Ursula Spuler-Stegemann, an Islam expert from the central German university town of Marburg, has a similar take on the matter. "Do we already have Sharia here?" she asks, adding that the Frankfurt case shows that "things are getting out of hand here."
Does the unspeakable decision by a single Frankfurt family court judge truly mark a new stage in the German judiciary's unspoken policy of appeasement toward aggressive Muslims? Or is the collective outcry so loud and nonpartisan this time because the case is so clear? Is it because everyone believed that the debate, raging for years and still unresolved, over the issue of how much immigration the Germans should tolerate and how much assimilation they can expect was finally coming to an end? And because this particular case was about violence, the lowest common denominator on which everyone from left-leaning feminists to neoconservatives could agree?

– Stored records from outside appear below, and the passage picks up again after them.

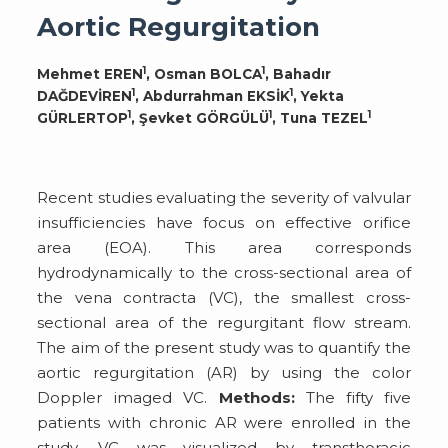
Aortic Regurgitation
1
1
Mehmet EREN
, Osman BOLCA
, Bahadır
1
1
DAĞDEVİREN
, Abdurrahman EKSİK
, Yekta
1
1
1
GÜRLERTOP
, Şevket GÖRGÜLÜ
, Tuna TEZEL
Recent studies evaluating the severity of valvular
insufficiencies have focus on effective orifice
area (EOA). This area corresponds
hydrodynamically to the cross-sectional area of
the vena contracta (VC), the smallest cross-
sectional area of the regurgitant flow stream.
The aim of the present study was to quantify the
aortic regurgitation (AR) by using the color
Doppler imaged VC.
Methods:
The fifty five
patients with chronic AR were enrolled in the
study. VC was visualized by transthoracic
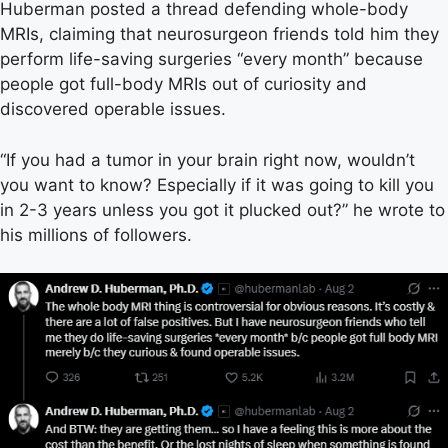
Huberman posted a thread defending whole-body
MRIs, claiming that neurosurgeon friends told him they
perform life-saving surgeries “every month” because
people got full-body MRIs out of curiosity and
discovered operable issues.
“If you had a tumor in your brain right now, wouldn’t
you want to know? Especially if it was going to kill you
in 2-3 years unless you got it plucked out?” he wrote to
his millions of followers.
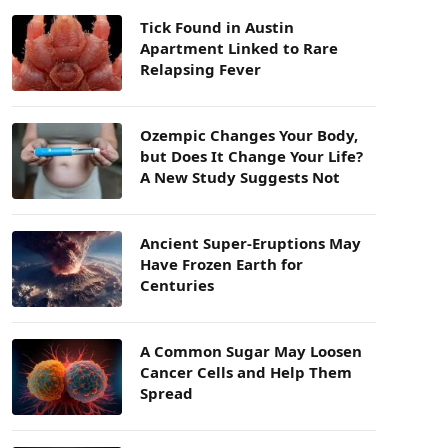
Tick Found in Austin
Apartment Linked to Rare
Relapsing Fever
Ozempic Changes Your Body,
but Does It Change Your Life?
A New Study Suggests Not
Ancient Super-Eruptions May
Have Frozen Earth for
Centuries
A Common Sugar May Loosen
Cancer Cells and Help Them
Spread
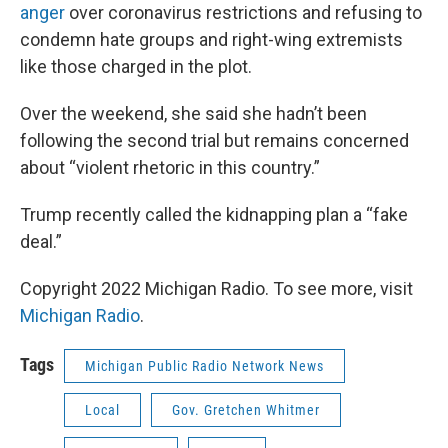
anger
over coronavirus restrictions and refusing to
condemn hate groups and right-wing extremists
like those charged in the plot.
Over the weekend, she said she hadn’t been
following the second trial but remains concerned
about “violent rhetoric in this country.”
Trump recently called the kidnapping plan a “fake
deal.”
Copyright 2022 Michigan Radio. To see more, visit
Michigan Radio
.
Tags
Michigan Public Radio Network News
Local
Gov. Gretchen Whitmer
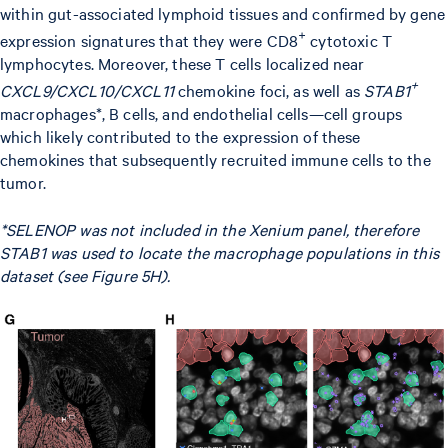
within gut-associated lymphoid tissues and confirmed by gene
+
expression signatures that they were CD8
cytotoxic T
lymphocytes. Moreover, these T cells localized near
+
CXCL9/CXCL10/CXCL11
chemokine foci, as well as
STAB1
macrophages*, B cells, and endothelial cells—cell groups
which likely contributed to the expression of these
chemokines that subsequently recruited immune cells to the
tumor.
*SELENOP was not included in the Xenium panel, therefore
STAB1 was used to locate the macrophage populations in this
dataset (see Figure 5H).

And now that the danger has been recognized, is it being addressed quickly? Not exactly.
An abuse of the liberal state
Frankfurt family court judge Datz-Winter was removed from the case and the courts proved themselves capable of acting responsibly. In many other cases in Germany, however, the liberal nature of the constitutional state has been misused -- and a misguided approach to tolerance has been turned into self-sacrifice. But isn't it the court's job to protect the liberalism that has taken Germans so long and so much effort to achieve -- and with zero tolerance for intolerance, if need be?
The questions this raises in the context of social reality are agonizingly difficult, even insulting to many, and they lead us into a web of taboos that has developed over time. Those who move within this web often cannot help but rub someone the wrong way.
The debate that Judge Christa Datz-Winter has now revived once again seems to afflict Germans like bouts of fever. It revolves around the question of how much assimilation the constitutional state can or must demand from immigrants. Will the Germans accept the sometimes outmoded customs of other cultural groups? In other words, will they permit groups to not just live in a society that parallels German society, but to also live their lives in an entirely different age and at a completely different pace? Is Germany not obligated to integrate those who are foreign to its society and bring them into the present?
Just as battles are often waged around flags, social conflicts tend to erupt around symbols -- the headscarves worn by female teachers, the minarets that are changing the appearance of some towns, the severed head of the Prophet Mohammed in the Berlin production of the opera "Idomeneo," and the harmless Danish cartoons depicting Mohammed, triggering an outcry that led to the torching of Western flags and embassies worldwide in 2005. But social conflicts also arise over seemingly minor issues. For example, if churches can ring their bells, why shouldn't the muezzin be allowed to call the Muslim faithful to prayer -- at 5:45 in the morning?
Because Germany became a country open to immigration some time ago, it now urgently needs guidelines on how rigidly it should enforce its standards and how it should treat its new arrivals -- as well as how the country expects them to behave.
As this debate becomes more and more urgent, Germans ought to be thankful to the Frankfurt judge for naively stepping into the web of taboos. The problem Germany faces with its deeply religious Muslim immigrants is not unlike the challenge modern Israeli society faces in dealing with orthodox Jews. Fundamentalists -- including Muslims in Germany --- tend to produce large families, so that the men and women of the past could very well lay claim to a substantial share of the future. According to a study by the University of Tübingen, the number of fundamentalist Muslims in the country will have more than doubled by 2030.